Я вернулся на дорогу.
Светка продолжала сидеть на обочине. Кровь из разбитой губы не останавливалась, и Светка наплевала под ноги небольшую лужицу. Много крови вокруг, слишком много. Опасно. Что-то я устал.
Сестра поглядела на меня, я сделал успокоенный вид.
– Ну и кто там? – спросила она.
– Кабан, – ответил я. – Здоровенный.
– Кабан?
– Угу. Секач. Немного отбежал и сдох. Тут их полным-полно в лесу, всё следами изрыто.
– Мы переехали кабана?
– Похоже, – сказал я. – Чего сидеть, может, пойдём?
– Куда?
– В Холмы.
– Зачем?
Я поглядел в лес, в сосны и в тени.
– Там… – кивнула Светка. – Там что-то не так?
Я промолчал.
– Слушай, а ты не чувствуешь разве? – Светка поморщилась.
– Что?
– Запах. То есть… вонь. Здесь воняет невыносимо… не знаю чем… гнилью какой-то… Мертвечиной.
– Это от машины, – предположил я. – То есть от зверя. Там, на бампере, его кровь осталась… Лучше нам двинуть в город потихоньку. В другую сторону идти бесполезно.
– Там почти триста километров, – напомнила Светка.

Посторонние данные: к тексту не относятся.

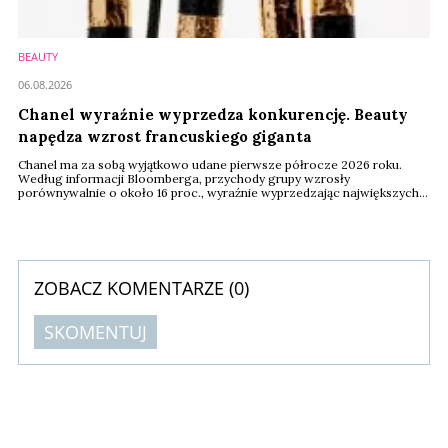
BEAUTY
06.08.2026
Chanel wyraźnie wyprzedza konkurencję. Beauty
napędza wzrost francuskiego giganta
Chanel ma za sobą wyjątkowo udane pierwsze półrocze 2026 roku.
Według informacji Bloomberga, przychody grupy wzrosły
porównywalnie o około 16 proc., wyraźnie wyprzedzając największych
konkurentów z sektora dóbr luksusowych. Jednym z filarów tego wyniku
pozostaje segment beauty, który zanotował około 8-procentowy
wzrost sprzedaży.
ZOBACZ KOMENTARZE (
0
)
SKOMENTUJ
Komentarze (
0
)
Nie znaleziono komentarzy
Zostaw swoje komentarze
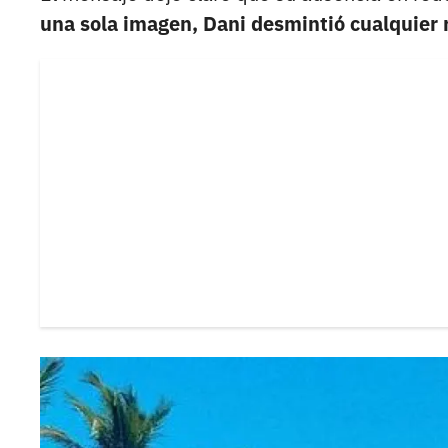
una sola imagen, Dani desmintió cualquier 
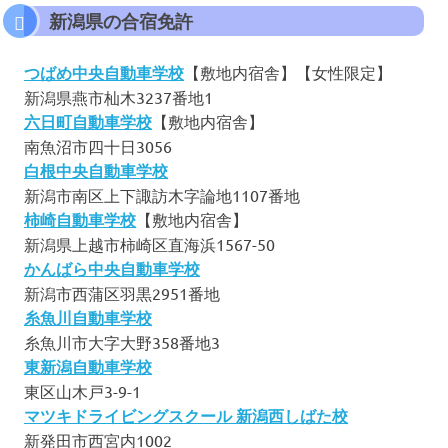
新潟県の合宿免許
つばめ中央自動車学校
【敷地内宿舎】【女性限定】
新潟県燕市杣木3237番地1
六日町自動車学校
【敷地内宿舎】
南魚沼市四十日3056
白根中央自動車学校
新潟市南区上下諏訪木字論地1107番地
柿崎自動車学校
【敷地内宿舎】
新潟県上越市柿崎区直海浜1567-50
かんばら中央自動車学校
新潟市西蒲区羽黒2951番地
糸魚川自動車学校
糸魚川市大字大野358番地3
東新潟自動車学校
東区山木戸3-9-1
マツキドライビングスクール 新潟西しばた校
新発田市西宮内1002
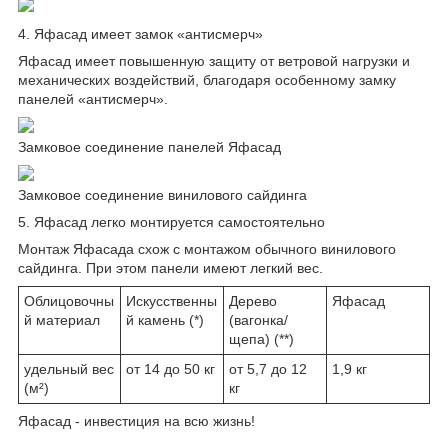
4. Яфасад имеет замок «антисмерч»
Яфасад имеет повышенную защиту от ветровой нагрузки и
механических воздействий, благодаря особенному замку
панелей «антисмерч».
Замковое соединение панелей Яфасад
Замковое соединение винилового сайдинга
5. Яфасад легко монтируется самостоятельно
Монтаж Яфасада схож с монтажом обычного винилового
сайдинга. При этом панели имеют легкий вес.
Облицовочны
Искусственны
Дерево
Яфасад
й материал
й камень (*)
(вагонка/
щепа) (**)
удельный вес
от 14 до 50 кг
от 5,7 до 12
1,9 кг
(м²)
кг
Яфасад - инвестиция на всю жизнь!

– Во-во. Так что пойдём в город.
– А дальше?
– Посмотрим. Не знаю…
Мы прихватили вещи и двинулись в сторону Холмов. Шагали по центру дороги, где гравий поукатанней и от леса подальше. Конечно, неприятно было шагать, мне постоянно казалось, что за нами наблюдают, и избавиться от этого чувства я никак не мог. Светка тоже – она то и дело озиралась по сторонам и оглядывалась, так что и я начал оглядываться и жалеть, что не взял в машине топорик, он рядом с запаской хранился. Отошли недалеко, но и возвращаться не хотелось, глупо. Ладно, посмотрим.
– Забавно. – Светка поправила рюкзак, облизала губы, сплюнула.
– Что забавного?
– Папаня в отключке, а мы по дороге бредём.
– И что?
– Можно оторваться.
– Как? – не понял я.
– Так. Про нас никто не знает, документы у нас с собой, папаша без сознания. Можем оторваться. Попутешествовать в своё удовольствие.
– А деньги?
Светка достала из кармана банковскую карточку.
– Когда успела? – удивился я.
– А вот успела, – улыбнулась она. – Карточка у нас есть, пароль я знаю. Так что можем смело путешествовать.
– Нет, – возразил я.
– Почему?
– Потому что… Это нехорошо.
– Он с нами всегда нехорошо поступал! – крикнула Светка. – Ему на нас наплевать было! А теперь такой удобный случай! Это…
– Не надо орать, – оборвал я. – Бросать отца без сознания – подло.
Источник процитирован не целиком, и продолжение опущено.